Two weeks later, we stood at the graduation ceremony at the barracks. We had all gotten a medal, and a set of Valos 7th Shock Trooper armour. The armour was grey, with white camouflage stripes over the clothing. It was a beautiful set of armour I thought. We all stood at attention as Sgt. Keller held a speech. 

“"I want you troopers to remember - we're shoulder-to-shoulder on those front lines. Brothers! And sometimes we may quarrel, but no matter what, we are united. Rule one: we fight together!”

He paused to catch his breath before continuing. 

“A couple of weeks ago, I saw an bright example of this. A trooper risked his own carer here in the Shock Troops to help his friend to get in as well." 

Keller stopped for a moment before continuing. 
“This is what I want to see from all of you! We depend on each other out there. So you better find a buddy, and stick together with him out there!” 

We all saluted, and turned towards the entrance of the barracks before marching out. It was a great filing to stand there, among the fourteen other graduates, as a member of the Valos 7th Shock Troops. He had always wanted to be a part of them. It had been his childhood dream, and now it had been fulfilled. As he marched he thought of his medal, it was similar to the one his grandfather had given him when he was just four years old. Now he had finally earned his own, and he would be proud to carry it. 
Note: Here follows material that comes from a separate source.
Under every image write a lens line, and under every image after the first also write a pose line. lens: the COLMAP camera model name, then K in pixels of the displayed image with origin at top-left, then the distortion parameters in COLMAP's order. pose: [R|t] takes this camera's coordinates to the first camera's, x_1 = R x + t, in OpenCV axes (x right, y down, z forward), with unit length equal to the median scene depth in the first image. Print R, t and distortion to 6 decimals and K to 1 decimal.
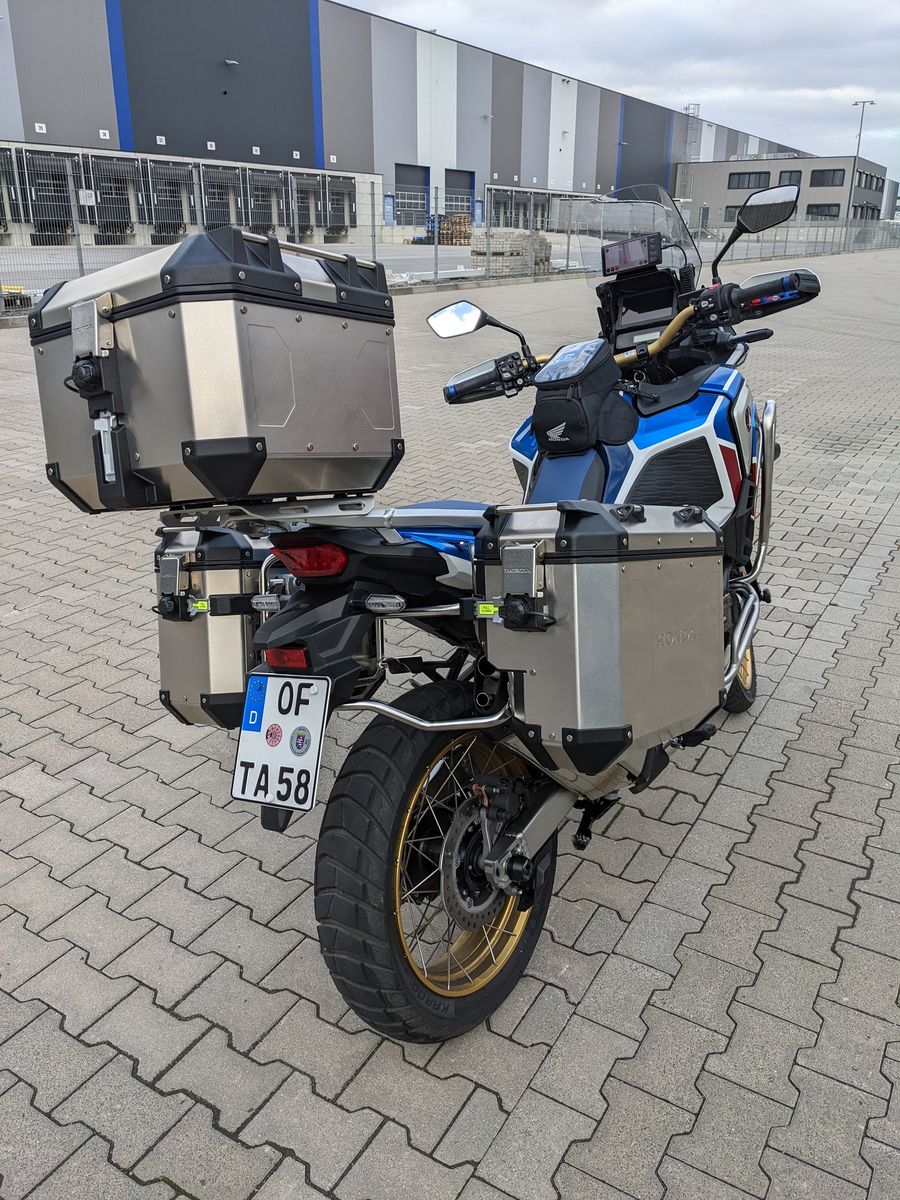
lens RADIAL K [[947.8, 0, 452.7], [0, 947.8, 590.2], [0, 0, 1]] dist [0.047383, -0.063891]
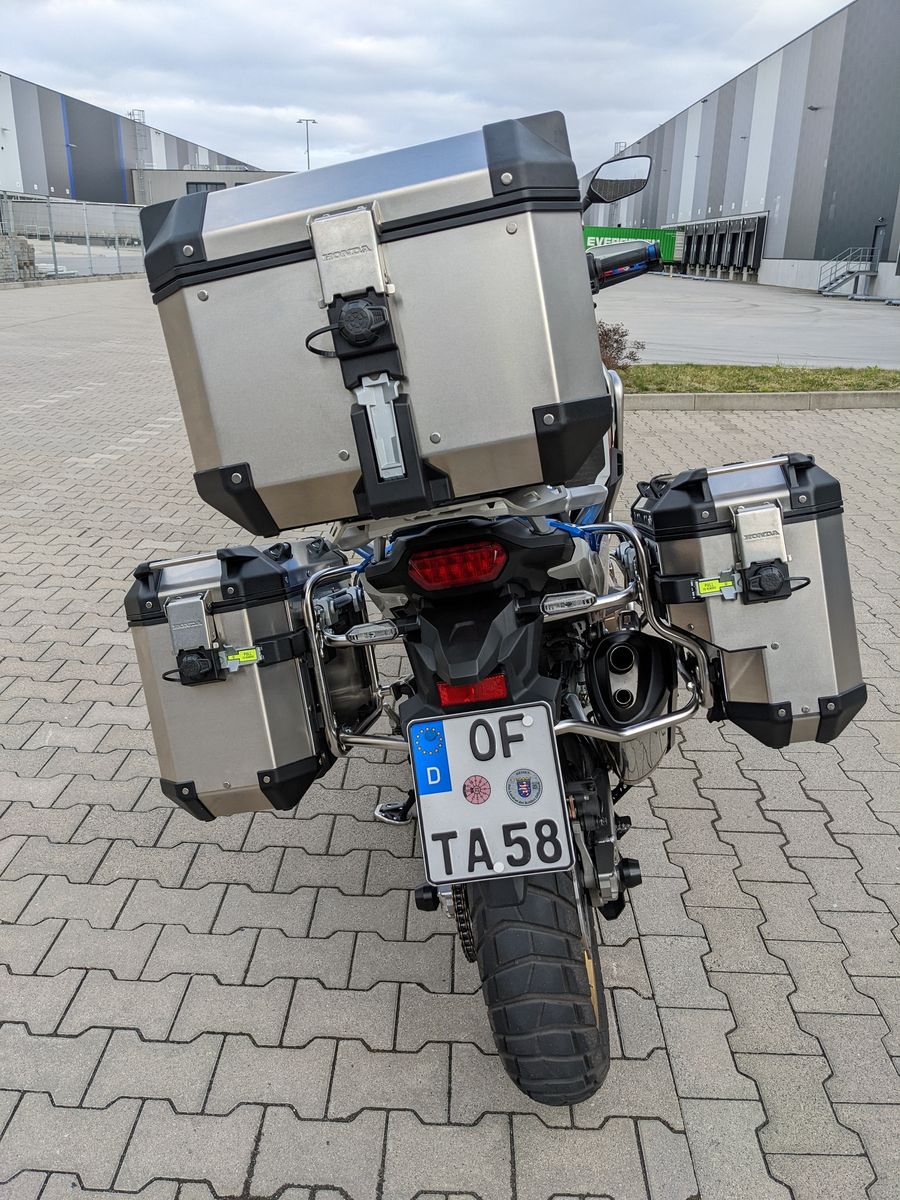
lens RADIAL K [[938.1, 0, 450.0], [0, 938.1, 600.0], [0, 0, 1]] dist [0.058803, -0.086612]
pose [[0.868065, -0.158690, 0.470406, -0.537193], [0.157401, 0.986625, 0.042374, -0.038993], [-0.470838, 0.037259, 0.881432, 0.307627]]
Not long after this we were sent to our first mission; To liberate the planet of Mercia III, held by the treacherous PDF forces of the planet. We were transported on a Light Frigate, and the journey took around three months. Most of the time was spent in the personal quarters, playing card games and talking about what great things we all would achieve together. Little did we all know about the hell most of us would die in. Little did we know that when we boarded out Valkyrie, that it would be the last time we saw many of our friends. Little did we know that our friends in the 3rd and 6th regiment would all die beforewe even jumped. Little did we know how lucky we, the members of the Valos 7th Shock Troops were compared to the members of the 3rd. Little did we know that we were sent to a certain death, far from the Landing Zone. Forgotten by our commanders, we had to trust our instincts.


----------



## dandan1350 (Apr 22, 2010)

nice A few tiny bits that made it hard to read, but other than that i got it nice.


----------